Intermountain Healthcare, Salt Lake City, Utah, US.
AMIA Annu Symp Proc. 2020 Mar 4;2019:794-803. eCollection 2019.
Surgical Site Infection surveillance in healthcare systems is labor intensive and plagued by underreporting as current methodology relies heavily on manual chart review. The rapid adoption of electronic health records (EHRs) has the potential to allow the secondary use of EHR data for quality surveillance programs. This study aims to investigate the effectiveness of integrating natural language processing (NLP) outputs with structured EHR data to build machine learning models for SSI identification using real-world clinical data.
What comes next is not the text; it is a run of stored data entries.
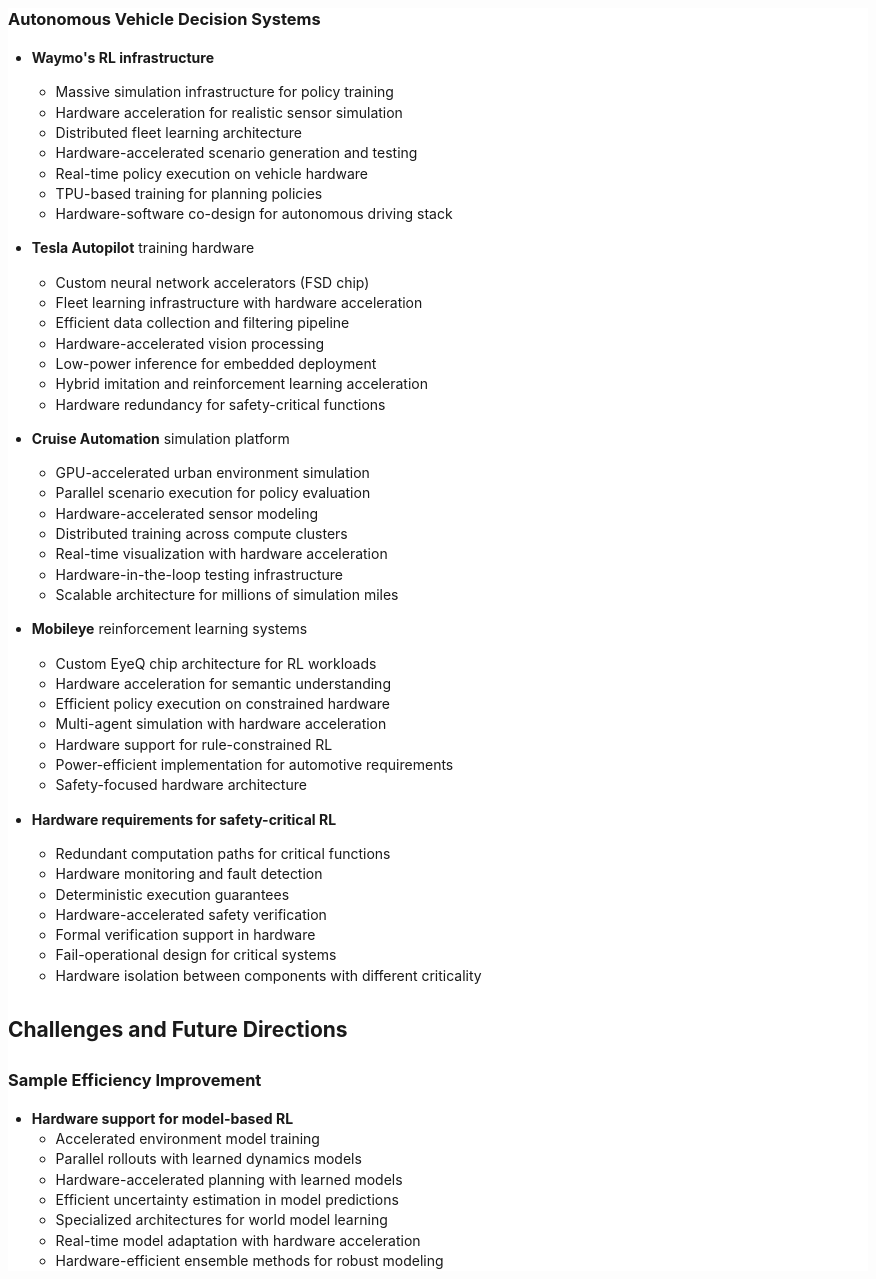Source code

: ### Autonomous Vehicle Decision Systems
- **Waymo's RL infrastructure**
  - Massive simulation infrastructure for policy training
  - Hardware acceleration for realistic sensor simulation
  - Distributed fleet learning architecture
  - Hardware-accelerated scenario generation and testing
  - Real-time policy execution on vehicle hardware
  - TPU-based training for planning policies
  - Hardware-software co-design for autonomous driving stack

- **Tesla Autopilot** training hardware
  - Custom neural network accelerators (FSD chip)
  - Fleet learning infrastructure with hardware acceleration
  - Efficient data collection and filtering pipeline
  - Hardware-accelerated vision processing
  - Low-power inference for embedded deployment
  - Hybrid imitation and reinforcement learning acceleration
  - Hardware redundancy for safety-critical functions

- **Cruise Automation** simulation platform
  - GPU-accelerated urban environment simulation
  - Parallel scenario execution for policy evaluation
  - Hardware-accelerated sensor modeling
  - Distributed training across compute clusters
  - Real-time visualization with hardware acceleration
  - Hardware-in-the-loop testing infrastructure
  - Scalable architecture for millions of simulation miles

- **Mobileye** reinforcement learning systems
  - Custom EyeQ chip architecture for RL workloads
  - Hardware acceleration for semantic understanding
  - Efficient policy execution on constrained hardware
  - Multi-agent simulation with hardware acceleration
  - Hardware support for rule-constrained RL
  - Power-efficient implementation for automotive requirements
  - Safety-focused hardware architecture

- **Hardware requirements for safety-critical RL**
  - Redundant computation paths for critical functions
  - Hardware monitoring and fault detection
  - Deterministic execution guarantees
  - Hardware-accelerated safety verification
  - Formal verification support in hardware
  - Fail-operational design for critical systems
  - Hardware isolation between components with different criticality

## Challenges and Future Directions

### Sample Efficiency Improvement
- **Hardware support for model-based RL**
  - Accelerated environment model training
  - Parallel rollouts with learned dynamics models
  - Hardware-accelerated planning with learned models
  - Efficient uncertainty estimation in model predictions
  - Specialized architectures for world model learning
  - Real-time model adaptation with hardware acceleration
  - Hardware-efficient ensemble methods for robust modeling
We examined a set of models using structured data with and without NLP document-level, mention-level, and keyword features. The top-performing model was based on a Random Forest classifier enhanced with NLP document-level features achieving a 0.58 sensitivity, 0.97 specificity, 0.54 PPV, 0.98 NPV, and 0.52 F score. We further interrogated the feature contributions, analyzed the errors, and discussed future directions.
医疗系统中的手术部位感染监测工作劳动强度大,且由于当前方法严重依赖人工病历审查,存在报告不足的问题。电子健康记录(EHR)的迅速采用有可能使EHR数据用于质量监测项目的二次利用。本研究旨在调查将自然语言处理(NLP)输出与结构化EHR数据相结合,以利用真实世界临床数据构建用于识别手术部位感染的机器学习模型的有效性。我们使用了一组包含和不包含NLP文档级、提及级和关键词特征的结构化数据的模型进行研究。表现最佳的模型基于一个通过NLP文档级特征增强的随机森林分类器,其灵敏度为0.58,特异度为0.97,阳性预测值为0.54,阴性预测值为0.98,F值为0.52。我们进一步探究了特征贡献,分析了误差,并讨论了未来的方向。